DOCUMENT EXTRACT
Segment Open

Located on Tucson’s Southside, in the former American Meat Co., you’ll find a bustling high-ceilinged building with order counters for multiple dining options. After ordering, find a seat at one of large community-style tables, in the bank of booths, or on the patio and get ready to carefully eye the dishes and platters carried by passersby
Inside the American Eat Co. you’ll find Opa! Time (Greek), Avenues (Mexican comfort food, self-described “Chicano ’hood eats”), Dumb Fish (poke and rice bowls), Market Bar (beer and wine), The Bite (sliders), Upper Crust Pizza, Dos Amigos Butcher Shop, Café con Leche (coffeeshop), AZ Rib House and Isabella’s Ice Cream.
1439 S. 4th Ave., (520) 867-8700,
The Drunken Chicken
With restaurants steadily being added to the lineup on Fourth Avenue, co-owners Ben Sattler and Micah Blatt realized there was still something missing — and decided to open up shop to fill that gap. “We’re a fried chicken restaurant with an imagination. Micah actually came up with the concept,” explains Sattler. “Fried chicken is one of our favorite food groups, and we didn’t want to ‘phone in’ a generic restaurant, so we built the base of our recipes around the highest quality chicken we could find.”
That means all the chicken they serve is sans antibiotics, steroids, artificial hormones — and best yet — never frozen. The menu lets you choose from the likes of the classic chicken and waffles plate (which garnered a Best of Tucson from Tucson Weekly in 2017), Chicken Cheese Steak, traditional chicken strips (go for the Beast if you want that wrapped in bacon and fried in waffle batter), and sandwiches like Buffalo or BBQ Chicken.

Segment Closed

RAW DATA
Segment Open

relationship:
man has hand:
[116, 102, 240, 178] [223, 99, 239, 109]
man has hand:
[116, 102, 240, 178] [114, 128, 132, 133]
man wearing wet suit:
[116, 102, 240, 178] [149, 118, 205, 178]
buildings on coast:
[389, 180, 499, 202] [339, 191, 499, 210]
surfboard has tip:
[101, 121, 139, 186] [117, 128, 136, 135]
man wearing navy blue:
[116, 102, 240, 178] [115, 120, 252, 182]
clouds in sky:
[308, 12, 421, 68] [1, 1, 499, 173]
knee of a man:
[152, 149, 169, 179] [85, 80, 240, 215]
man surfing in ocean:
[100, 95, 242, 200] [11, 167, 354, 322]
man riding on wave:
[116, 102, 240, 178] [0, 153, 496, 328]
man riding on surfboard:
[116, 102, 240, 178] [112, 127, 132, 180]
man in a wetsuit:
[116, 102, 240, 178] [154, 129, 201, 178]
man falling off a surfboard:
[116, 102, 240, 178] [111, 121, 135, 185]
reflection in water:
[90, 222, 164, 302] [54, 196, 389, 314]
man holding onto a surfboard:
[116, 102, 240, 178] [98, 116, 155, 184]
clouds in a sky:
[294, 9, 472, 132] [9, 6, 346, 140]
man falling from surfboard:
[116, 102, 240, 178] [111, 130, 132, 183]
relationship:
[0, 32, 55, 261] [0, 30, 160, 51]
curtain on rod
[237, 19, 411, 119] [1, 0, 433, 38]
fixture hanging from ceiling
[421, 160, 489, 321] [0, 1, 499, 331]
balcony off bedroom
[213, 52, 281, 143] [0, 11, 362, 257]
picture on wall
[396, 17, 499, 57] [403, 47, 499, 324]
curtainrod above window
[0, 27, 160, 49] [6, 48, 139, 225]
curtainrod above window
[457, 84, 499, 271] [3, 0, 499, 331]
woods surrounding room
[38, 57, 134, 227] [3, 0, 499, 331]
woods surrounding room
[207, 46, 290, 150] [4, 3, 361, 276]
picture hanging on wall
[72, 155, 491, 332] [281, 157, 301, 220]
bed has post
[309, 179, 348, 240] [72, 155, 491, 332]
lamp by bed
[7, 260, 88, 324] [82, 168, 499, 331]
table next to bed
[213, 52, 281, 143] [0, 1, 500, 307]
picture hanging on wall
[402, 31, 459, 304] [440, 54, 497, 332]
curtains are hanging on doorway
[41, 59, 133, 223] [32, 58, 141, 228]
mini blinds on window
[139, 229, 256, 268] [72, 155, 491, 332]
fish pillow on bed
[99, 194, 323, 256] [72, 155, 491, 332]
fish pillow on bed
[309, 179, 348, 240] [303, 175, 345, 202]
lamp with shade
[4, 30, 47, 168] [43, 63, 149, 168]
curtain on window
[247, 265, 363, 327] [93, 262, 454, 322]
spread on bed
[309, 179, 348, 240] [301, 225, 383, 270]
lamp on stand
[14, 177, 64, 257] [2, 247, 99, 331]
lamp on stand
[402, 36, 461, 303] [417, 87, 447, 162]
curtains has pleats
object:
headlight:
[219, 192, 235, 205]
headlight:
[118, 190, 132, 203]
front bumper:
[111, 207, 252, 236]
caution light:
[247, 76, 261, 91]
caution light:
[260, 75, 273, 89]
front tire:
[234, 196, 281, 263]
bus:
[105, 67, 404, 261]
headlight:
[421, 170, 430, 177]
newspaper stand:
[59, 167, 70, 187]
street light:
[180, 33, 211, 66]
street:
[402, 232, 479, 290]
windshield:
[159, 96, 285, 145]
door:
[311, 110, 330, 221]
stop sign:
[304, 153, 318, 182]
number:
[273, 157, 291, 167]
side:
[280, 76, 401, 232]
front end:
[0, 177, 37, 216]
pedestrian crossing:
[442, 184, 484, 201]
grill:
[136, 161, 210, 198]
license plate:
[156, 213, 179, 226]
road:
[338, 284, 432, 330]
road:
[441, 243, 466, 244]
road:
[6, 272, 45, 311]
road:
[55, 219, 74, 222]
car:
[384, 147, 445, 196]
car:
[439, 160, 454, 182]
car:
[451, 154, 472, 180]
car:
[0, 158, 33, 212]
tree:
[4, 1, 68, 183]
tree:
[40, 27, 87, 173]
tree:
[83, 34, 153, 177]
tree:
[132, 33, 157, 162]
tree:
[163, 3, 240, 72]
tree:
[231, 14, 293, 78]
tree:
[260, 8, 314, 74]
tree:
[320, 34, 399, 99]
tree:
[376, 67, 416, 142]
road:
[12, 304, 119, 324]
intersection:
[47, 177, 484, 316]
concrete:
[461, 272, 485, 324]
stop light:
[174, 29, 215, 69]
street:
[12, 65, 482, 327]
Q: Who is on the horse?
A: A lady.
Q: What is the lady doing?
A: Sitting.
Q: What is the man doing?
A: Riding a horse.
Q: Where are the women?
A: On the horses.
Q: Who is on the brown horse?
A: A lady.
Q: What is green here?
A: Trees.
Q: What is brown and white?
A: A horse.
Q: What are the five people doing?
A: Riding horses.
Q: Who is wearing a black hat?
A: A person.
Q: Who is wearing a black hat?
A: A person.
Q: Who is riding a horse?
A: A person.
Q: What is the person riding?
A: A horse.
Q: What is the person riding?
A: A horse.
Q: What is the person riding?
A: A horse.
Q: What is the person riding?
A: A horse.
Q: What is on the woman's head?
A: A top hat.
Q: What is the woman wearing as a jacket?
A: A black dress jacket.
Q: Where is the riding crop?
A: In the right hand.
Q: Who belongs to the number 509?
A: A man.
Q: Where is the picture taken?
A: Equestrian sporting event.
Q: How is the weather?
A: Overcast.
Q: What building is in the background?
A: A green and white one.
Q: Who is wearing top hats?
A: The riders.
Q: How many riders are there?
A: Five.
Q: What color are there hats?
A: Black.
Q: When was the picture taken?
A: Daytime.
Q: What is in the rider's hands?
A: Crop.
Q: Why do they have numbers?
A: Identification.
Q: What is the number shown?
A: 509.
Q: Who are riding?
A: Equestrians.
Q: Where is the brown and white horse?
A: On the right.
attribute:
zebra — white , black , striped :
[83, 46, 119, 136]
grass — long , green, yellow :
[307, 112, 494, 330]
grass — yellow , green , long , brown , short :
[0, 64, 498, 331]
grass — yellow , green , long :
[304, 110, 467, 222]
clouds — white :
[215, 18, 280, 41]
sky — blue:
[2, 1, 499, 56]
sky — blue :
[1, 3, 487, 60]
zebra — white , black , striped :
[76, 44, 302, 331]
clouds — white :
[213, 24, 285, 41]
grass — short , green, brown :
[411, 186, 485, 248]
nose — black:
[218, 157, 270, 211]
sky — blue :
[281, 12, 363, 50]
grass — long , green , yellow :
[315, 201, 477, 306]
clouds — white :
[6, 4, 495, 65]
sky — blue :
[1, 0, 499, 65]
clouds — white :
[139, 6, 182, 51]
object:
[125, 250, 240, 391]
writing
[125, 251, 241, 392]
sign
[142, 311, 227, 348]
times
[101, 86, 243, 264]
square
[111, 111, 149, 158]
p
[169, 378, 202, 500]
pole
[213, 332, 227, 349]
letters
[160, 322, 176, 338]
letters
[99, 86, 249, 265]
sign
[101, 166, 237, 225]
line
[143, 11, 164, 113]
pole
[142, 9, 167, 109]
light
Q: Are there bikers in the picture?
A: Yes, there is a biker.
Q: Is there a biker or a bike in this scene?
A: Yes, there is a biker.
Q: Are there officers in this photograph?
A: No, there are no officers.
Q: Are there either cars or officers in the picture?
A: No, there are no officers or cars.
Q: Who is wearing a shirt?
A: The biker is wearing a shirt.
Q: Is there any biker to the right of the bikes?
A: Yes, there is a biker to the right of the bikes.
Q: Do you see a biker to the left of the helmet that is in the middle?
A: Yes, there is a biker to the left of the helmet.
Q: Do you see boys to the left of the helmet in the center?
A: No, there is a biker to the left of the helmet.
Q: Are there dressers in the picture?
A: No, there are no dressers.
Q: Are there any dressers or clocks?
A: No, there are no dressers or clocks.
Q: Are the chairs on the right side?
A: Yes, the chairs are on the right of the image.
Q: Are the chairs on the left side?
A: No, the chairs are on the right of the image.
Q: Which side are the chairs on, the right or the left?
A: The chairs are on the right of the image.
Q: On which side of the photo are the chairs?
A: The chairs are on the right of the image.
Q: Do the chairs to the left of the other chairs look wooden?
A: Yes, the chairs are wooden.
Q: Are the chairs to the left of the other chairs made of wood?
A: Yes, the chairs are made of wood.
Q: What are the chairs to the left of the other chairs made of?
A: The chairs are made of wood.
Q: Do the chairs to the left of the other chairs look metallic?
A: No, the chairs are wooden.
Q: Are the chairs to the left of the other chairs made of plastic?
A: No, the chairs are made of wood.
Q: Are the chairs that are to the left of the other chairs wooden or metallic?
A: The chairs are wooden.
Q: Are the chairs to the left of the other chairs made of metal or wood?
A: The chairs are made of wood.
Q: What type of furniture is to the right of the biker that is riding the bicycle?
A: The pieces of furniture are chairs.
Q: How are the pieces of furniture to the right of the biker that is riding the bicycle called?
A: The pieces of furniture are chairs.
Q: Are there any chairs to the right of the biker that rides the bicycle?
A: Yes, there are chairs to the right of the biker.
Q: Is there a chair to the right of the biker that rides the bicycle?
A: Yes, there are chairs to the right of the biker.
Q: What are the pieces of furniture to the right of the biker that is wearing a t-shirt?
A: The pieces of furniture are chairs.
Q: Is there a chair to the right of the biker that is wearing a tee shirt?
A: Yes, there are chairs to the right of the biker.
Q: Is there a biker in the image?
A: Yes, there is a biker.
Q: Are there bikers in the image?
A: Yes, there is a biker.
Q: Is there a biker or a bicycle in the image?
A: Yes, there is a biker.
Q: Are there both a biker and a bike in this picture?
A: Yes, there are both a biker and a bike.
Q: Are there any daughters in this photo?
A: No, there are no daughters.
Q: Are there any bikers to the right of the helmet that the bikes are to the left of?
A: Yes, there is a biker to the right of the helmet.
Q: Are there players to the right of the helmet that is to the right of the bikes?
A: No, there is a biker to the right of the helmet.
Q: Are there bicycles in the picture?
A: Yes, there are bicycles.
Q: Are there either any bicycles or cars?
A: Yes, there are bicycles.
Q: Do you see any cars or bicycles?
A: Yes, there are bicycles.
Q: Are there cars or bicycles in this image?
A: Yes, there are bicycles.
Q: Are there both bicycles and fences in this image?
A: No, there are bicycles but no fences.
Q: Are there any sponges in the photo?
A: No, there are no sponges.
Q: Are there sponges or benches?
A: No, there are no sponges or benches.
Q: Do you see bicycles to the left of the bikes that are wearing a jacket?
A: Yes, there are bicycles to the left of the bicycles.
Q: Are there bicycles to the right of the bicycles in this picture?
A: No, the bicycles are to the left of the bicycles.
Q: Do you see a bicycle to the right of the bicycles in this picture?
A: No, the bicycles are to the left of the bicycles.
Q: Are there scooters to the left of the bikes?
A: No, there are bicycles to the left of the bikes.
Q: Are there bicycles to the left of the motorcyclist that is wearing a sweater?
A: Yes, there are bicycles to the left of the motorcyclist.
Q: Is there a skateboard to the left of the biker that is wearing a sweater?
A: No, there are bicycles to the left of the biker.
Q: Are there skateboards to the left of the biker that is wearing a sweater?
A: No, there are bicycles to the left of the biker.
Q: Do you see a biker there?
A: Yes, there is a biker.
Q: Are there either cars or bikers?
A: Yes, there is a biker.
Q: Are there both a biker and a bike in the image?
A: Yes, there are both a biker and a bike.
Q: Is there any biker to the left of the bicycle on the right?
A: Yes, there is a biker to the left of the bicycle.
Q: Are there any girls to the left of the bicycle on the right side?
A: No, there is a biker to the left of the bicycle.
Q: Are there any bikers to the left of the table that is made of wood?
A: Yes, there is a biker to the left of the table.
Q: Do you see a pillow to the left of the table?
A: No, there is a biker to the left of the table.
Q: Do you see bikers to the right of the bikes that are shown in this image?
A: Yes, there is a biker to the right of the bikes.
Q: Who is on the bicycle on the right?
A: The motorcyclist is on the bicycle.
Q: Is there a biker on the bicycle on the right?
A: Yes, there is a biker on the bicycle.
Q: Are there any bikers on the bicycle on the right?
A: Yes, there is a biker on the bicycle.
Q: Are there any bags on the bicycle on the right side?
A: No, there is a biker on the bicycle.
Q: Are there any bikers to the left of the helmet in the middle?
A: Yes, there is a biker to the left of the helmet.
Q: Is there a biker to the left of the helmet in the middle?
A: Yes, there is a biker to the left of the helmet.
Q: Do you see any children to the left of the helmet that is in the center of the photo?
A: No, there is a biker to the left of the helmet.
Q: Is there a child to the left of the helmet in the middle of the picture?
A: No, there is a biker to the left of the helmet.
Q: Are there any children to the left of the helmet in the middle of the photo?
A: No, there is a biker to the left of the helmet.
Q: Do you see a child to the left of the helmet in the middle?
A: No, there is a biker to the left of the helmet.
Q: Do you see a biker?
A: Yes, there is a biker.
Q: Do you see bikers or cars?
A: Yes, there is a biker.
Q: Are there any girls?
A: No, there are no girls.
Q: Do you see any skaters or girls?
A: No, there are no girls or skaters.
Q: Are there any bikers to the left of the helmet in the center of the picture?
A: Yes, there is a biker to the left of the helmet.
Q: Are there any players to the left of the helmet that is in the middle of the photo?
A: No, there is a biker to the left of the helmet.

Segment Closed

COMPLETE THE FOLLOWING
1. Update the Tucson dining guide between "Located on Tucson’s" and "Isabella’s Ice Cream.", inclusive, replacing "community-style" with "communal".
2. Extend the Tucson dining guide past its final sentence.
The records were drawn from a separate source.

RESULTS OF THE TASKS
1.
Located on Tucson’s Southside, in the former American Meat Co., you’ll find a bustling high-ceilinged building with order counters for multiple dining options. After ordering, find a seat at one of large communal tables, in the bank of booths, or on the patio and get ready to carefully eye the dishes and platters carried by passersby
Inside the American Eat Co. you’ll find Opa! Time (Greek), Avenues (Mexican comfort food, self-described “Chicano ’hood eats”), Dumb Fish (poke and rice bowls), Market Bar (beer and wine), The Bite (sliders), Upper Crust Pizza, Dos Amigos Butcher Shop, Café con Leche (coffeeshop), AZ Rib House and Isabella’s Ice Cream.

2.
Of the non-chicken fare worth checking out, the Mac and Cheese or Balls (what Sattler calls cheesy, jalapeño, mashed potato, fried goodness) are the next patron favorites. “Beyond our chicken and waffles, we try to serve comfort food that will put a smile on anyone’s face. Obviously we’re not promoting ourselves as a health food restaurant, but that doesn’t stop us from serving grilled chicken or salads.”
429 N. 4th Ave., (520) 617-0000,
When Portland restaurateurs Marc and Tracy Frankel moved to Tucson, the plan was to slow things down and put some space between themselves and their 18-location restaurant group (which they still own) in Portland. However, when you’re good at something, it’s difficult to stop. Fast forward to this February when the Frankels opened the doors of Pizza Luna, serving up a variation of an Italian classic.
Neo-Neapolitan pizza means a delightfully light, thin crust thanks to a special process. “We baby our dough with a 72-hour cold fermentation process,” Tracy explains. “We bake it in a super-hot oven, which produces a light and buttery crust with a hint of sourness, and a delicate crunch.” You can design your own pizza or choose from the carefully balanced house pizzas, split into rossa or bianca (red or white), topped with scratch-made, premium ingredients.
“The most popular pizza is the Puttanesca,” Tracy shares. “It’s topped with whole-milk mozzarella, artichoke hearts, imported Greek feta, Niçoise and Gaeta olives, and sweet grape tomatoes on a garlic and olive oil base.” Besides pizzas, another customer favorite is the Luna Board appetizer, which is a wood pizza wheel piled with finocchiona and sopressata salumi, aged prosciutto, Israeli feta, fontina, Humboldt Farm goat cheese, curated olives, house-made pickles, fig jam, and crostini.
1101 N. Wilmot Road, (520) 344-7637, pizza-luna.com
The newest eatery in this lineup, Cans Deli (a sister to TallBoys) opened in early May, on busy Fourth Avenue. They’re currently offering a Jewish-inspired menu, starting with a limited menu and moving into latkes, matzah ball soup, and other Jewish classics over time.
“We’re interested in perfecting house-made pastrami and corned beef,” says Benjamin Schneider, one of the Cans Deli partners. Keep in mind, this is not a kosher deli: “We do have pork on the menu,” he explains. “But all great Jewish non-kosher delis also offer pork products.” Eventually, they plan to introduce Middle Eastern twists, such as gluten-free falafel, hummus, and tabbouleh.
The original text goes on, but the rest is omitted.